Song by Amitabh Bachchan

from the album Silsila
- Language: Hindi
- Released: 1981
- Genre: Folk
- Length: 6:26
- Label: Saregama
- Songwriter: Harivansh Rai Bachchan
- Composer: Shiv–Hari

Music video
- Rang Barse Bhige Chunar Wali on YouTube

= Rang Barse Bhige Chunar Wali =

1981 song

"Rang Barse Bhige Chunar Wali" (Devanagri: रंग बरसे भीगे चूनर वाली) is a song from the 1981 Hindi film Silsila. The song "Rang Barse Bhige Chunarwali" which Amitabh Bachchan sings during the film is said to be one of India's best known folk songs. The music director was Shiv-Hari, both also noted classical musicians. The taal (rhythm) of the song is Keherwa (Kaharva) of Hindustani classical music, while the lyrics were by poet Harivansh Rai Bachchan, based on a traditional bhajan, by 15th-century mystic poet Meera.
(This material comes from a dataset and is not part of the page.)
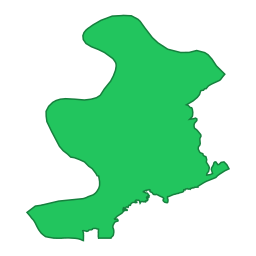 the district of Ceatalchioi, Tulcea, Romania
{"feature_id": "2599482B17078963684272", "entity_name": "Ceatalchioi", "entity_type": "district", "adm_level": 2, "iso_a3": "ROU", "parent_name": "Romania", "parent_adm1": "Tulcea", "projection": "mercator", "projection_center": [28.823, 45.276], "detail": "fine", "context": "isolated", "style": "filled", "palette": "green", "viewbox_px": 256, "rotation_deg": 0, "n_neighbors": 0, "source": "geoboundaries", "source_scale": "gbopen_adm2", "svg_char_len": 5801}
<svg xmlns="http://www.w3.org/2000/svg" viewBox="0 0 256 256"><path d="M224.8,74.2L216.4,65.9L212.0,59.2L208.0,54.7L204.7,52.6L202.8,52.1L196.7,50.5L189.2,52.4L180.6,52.5L167.7,49.2L158.0,42.9L152.3,37.6L144.9,28.0L140.1,21.3L138.0,19.3L131.4,15.8L123.2,15.4L121.7,15.6L112.2,16.1L101.0,20.3L93.3,24.7L87.9,28.5L86.0,30.1L84.0,32.6L82.9,35.7L83.3,39.6L86.0,43.5L91.3,46.7L98.4,49.5L104.5,52.5L112.9,58.6L115.2,61.8L116.0,63.6L116.2,66.0L115.5,70.3L113.4,75.9L110.7,81.1L104.4,88.9L100.3,95.3L96.5,97.7L91.1,99.2L84.4,100.0L74.9,99.2L65.6,98.7L60.3,99.2L56.1,100.5L52.7,102.4L48.7,106.3L46.1,111.3L46.2,116.3L46.9,121.6L51.7,131.6L59.5,146.4L63.2,150.7L67.6,154.1L70.7,157.1L74.4,157.7L79.5,159.6L84.5,161.9L88.7,166.2L92.2,168.6L95.9,173.4L97.1,175.7L98.6,176.0L98.8,176.7L99.6,181.6L99.6,184.7L99.5,185.9L99.0,187.6L98.6,188.6L96.9,191.4L96.0,192.5L95.2,193.3L93.8,194.4L92.8,195.0L88.1,196.7L86.3,197.6L84.9,198.1L83.6,198.5L82.6,198.7L58.7,201.1L43.0,204.8L42.0,204.9L41.7,205.1L40.9,205.3L35.9,206.0L35.3,206.1L27.0,212.4L29.9,215.8L31.7,218.2L33.5,220.1L35.1,222.7L36.9,226.4L38.7,229.7L41.2,233.1L42.9,234.6L45.5,236.6L48.8,237.3L53.7,238.1L57.8,238.2L61.7,238.2L62.2,238.1L64.2,238.0L68.5,237.9L75.4,238.3L78.1,238.7L80.5,239.4L82.9,240.5L83.4,240.6L83.5,235.2L83.4,234.6L83.5,233.5L83.4,233.1L82.8,230.7L83.4,230.6L85.7,231.0L86.8,231.4L87.0,231.3L87.4,231.2L87.9,231.1L88.3,230.8L88.5,230.7L88.8,230.2L89.0,230.0L89.3,229.9L89.8,229.8L90.3,229.8L90.8,229.8L91.4,229.8L91.9,229.6L92.3,229.4L92.3,229.0L92.4,228.8L92.8,228.6L94.2,228.4L96.0,228.4L96.4,228.7L96.8,228.8L98.5,229.2L98.3,232.4L98.3,232.7L98.4,233.0L98.3,236.4L98.4,236.9L98.6,238.2L99.3,238.1L111.0,238.1L111.1,237.6L111.4,237.3L113.1,235.6L113.2,235.2L113.4,234.8L113.6,233.5L113.8,232.4L113.8,231.0L113.7,230.0L113.4,228.8L112.9,227.6L112.8,227.2L112.9,226.8L112.9,226.4L112.9,225.7L113.8,223.9L114.3,222.9L114.8,222.3L115.4,221.8L116.1,221.6L116.5,221.3L117.0,221.1L117.5,221.2L117.8,221.1L118.0,220.9L118.0,220.2L117.6,219.5L117.2,219.1L116.5,219.1L115.0,219.5L114.7,219.3L114.5,218.9L114.8,218.7L117.1,216.3L122.0,213.1L122.7,212.2L123.1,211.9L123.4,211.5L123.3,211.1L123.0,210.2L123.0,209.4L123.2,208.7L123.3,208.5L123.4,208.2L123.4,207.9L123.5,207.8L123.8,207.6L124.1,207.7L124.4,208.0L124.5,208.8L124.3,209.1L124.1,209.5L124.1,209.9L124.3,210.4L124.5,210.7L124.8,210.7L125.1,210.5L125.5,210.1L125.9,209.9L126.1,210.0L126.6,210.4L126.9,210.5L127.2,210.3L127.1,209.8L126.9,209.5L126.3,209.5L125.7,209.3L125.3,209.0L125.3,208.6L126.2,207.0L126.7,206.8L127.4,207.0L128.0,207.4L128.3,207.1L128.3,206.9L128.3,206.5L128.7,205.6L129.0,205.2L129.3,205.1L130.1,205.4L130.3,205.3L130.5,205.1L130.7,204.3L130.9,203.8L131.3,203.4L132.4,202.6L132.9,202.4L134.4,202.4L135.6,202.7L136.8,202.5L136.8,202.2L136.7,201.9L135.7,201.9L135.2,201.5L135.1,201.3L135.4,200.8L136.2,200.0L136.7,200.2L137.9,200.2L138.4,200.2L138.8,200.3L139.3,200.6L139.6,201.3L139.7,202.0L140.1,203.2L140.3,202.9L140.3,202.6L140.7,202.0L141.0,201.7L142.3,201.5L142.8,201.6L143.2,201.8L143.5,201.8L143.8,201.8L144.2,201.5L145.2,202.0L145.7,201.8L145.7,201.6L145.7,201.0L145.8,200.8L146.1,200.7L146.4,200.7L146.8,200.9L147.5,200.4L147.8,199.8L147.9,199.4L147.8,199.1L147.3,199.1L147.1,199.0L147.0,198.7L146.8,198.2L146.7,197.8L146.5,197.4L146.6,197.2L146.9,196.9L147.2,197.0L147.3,197.1L147.8,197.8L148.2,197.8L148.4,197.7L148.8,197.4L149.1,196.9L149.0,196.5L148.0,196.2L147.9,196.0L148.0,195.9L148.3,195.6L148.5,195.4L148.9,195.3L148.8,195.2L148.0,194.0L147.6,193.5L147.2,193.1L146.3,193.1L145.8,192.9L145.4,192.7L144.0,192.1L143.3,191.8L143.4,191.4L143.7,191.4L145.0,190.7L145.7,190.4L145.9,190.5L146.1,190.8L146.3,190.9L146.6,190.7L146.8,190.2L147.0,190.0L148.1,190.0L148.7,189.8L149.0,189.6L149.7,189.7L150.0,189.9L150.1,190.3L149.9,190.9L149.9,191.2L150.1,191.5L150.5,191.9L151.2,192.1L152.2,192.7L152.8,193.6L153.1,194.0L153.5,194.4L154.0,194.5L154.6,194.4L155.0,194.7L155.5,194.6L155.9,194.4L156.3,194.3L157.0,194.7L157.4,194.8L158.1,195.1L159.1,195.7L160.1,196.2L162.6,197.3L163.1,197.7L163.5,198.1L163.8,198.6L163.8,198.8L163.3,199.2L163.2,199.6L163.2,200.1L163.1,200.6L163.3,200.9L164.1,201.6L164.2,201.8L164.6,202.1L165.0,202.3L166.3,202.6L167.0,202.7L167.5,202.6L167.7,202.3L167.7,201.9L167.9,201.5L168.0,200.0L167.9,199.2L167.5,198.6L167.6,197.6L167.4,197.1L167.5,196.8L167.6,196.6L168.7,196.5L170.2,195.9L173.5,194.5L175.4,194.1L177.1,193.5L177.9,193.5L178.6,193.3L179.1,193.0L179.9,192.7L180.6,192.6L182.1,192.2L183.5,191.5L183.8,189.7L184.4,189.6L184.7,189.6L185.0,189.9L185.2,189.4L185.6,189.0L186.0,188.9L186.8,188.9L187.0,188.7L187.3,188.6L187.7,188.9L188.2,189.0L188.4,189.0L188.6,189.1L188.9,189.1L189.4,188.9L189.7,188.9L189.9,189.1L190.2,189.3L190.4,189.1L190.8,188.4L191.1,188.2L191.5,188.3L191.8,188.3L192.6,187.7L193.8,187.9L194.1,187.7L194.4,187.3L198.0,187.1L197.9,186.3L202.9,183.2L204.6,182.2L206.6,181.2L215.8,177.5L217.5,175.7L219.2,174.4L224.8,170.8L229.0,168.8L226.8,164.7L224.0,161.9L221.1,162.4L219.1,164.4L217.9,164.7L215.8,161.9L214.7,162.0L214.0,162.7L213.3,165.1L211.6,168.0L211.3,169.4L212.6,173.5L210.3,174.6L206.7,175.1L206.9,173.5L208.6,171.3L209.3,167.7L208.8,166.1L206.3,162.1L206.7,159.7L206.1,157.4L205.8,156.6L204.5,156.3L203.2,155.2L202.8,153.7L200.7,152.9L199.8,152.3L198.2,149.1L198.4,146.8L199.8,145.1L200.2,143.6L199.8,138.7L201.0,136.1L200.7,134.6L197.2,130.3L196.2,129.4L194.6,128.4L194.0,126.2L194.1,124.5L194.6,123.1L196.8,120.6L196.9,119.0L195.6,118.1L193.1,118.8L189.6,119.3L192.2,116.7L192.6,115.3L192.8,112.4L192.3,109.1L191.6,107.7L190.3,107.6L188.1,105.4L186.4,104.8L193.1,100.9L197.3,97.4L199.5,94.6L200.6,91.0L201.4,90.5L203.5,90.2L204.6,88.7L206.1,88.7L208.4,85.9L211.3,84.2L213.6,83.1L217.8,81.2L219.7,80.3L220.6,79.5L222.7,76.7L224.8,74.2Z" fill="#22c55e" stroke="#15803d" stroke-width="1.5"/></svg>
The song was featured in a film sequence showing a community Holi celebration with film's cast, including Bachchan, Jaya Bachchan and Rekha and hence got link with Holi festivities.

==In popular culture==
To date, even decades after its release, 'Rang Barse' remains one of the most popular songs played on the occasion of festival Holi in north India.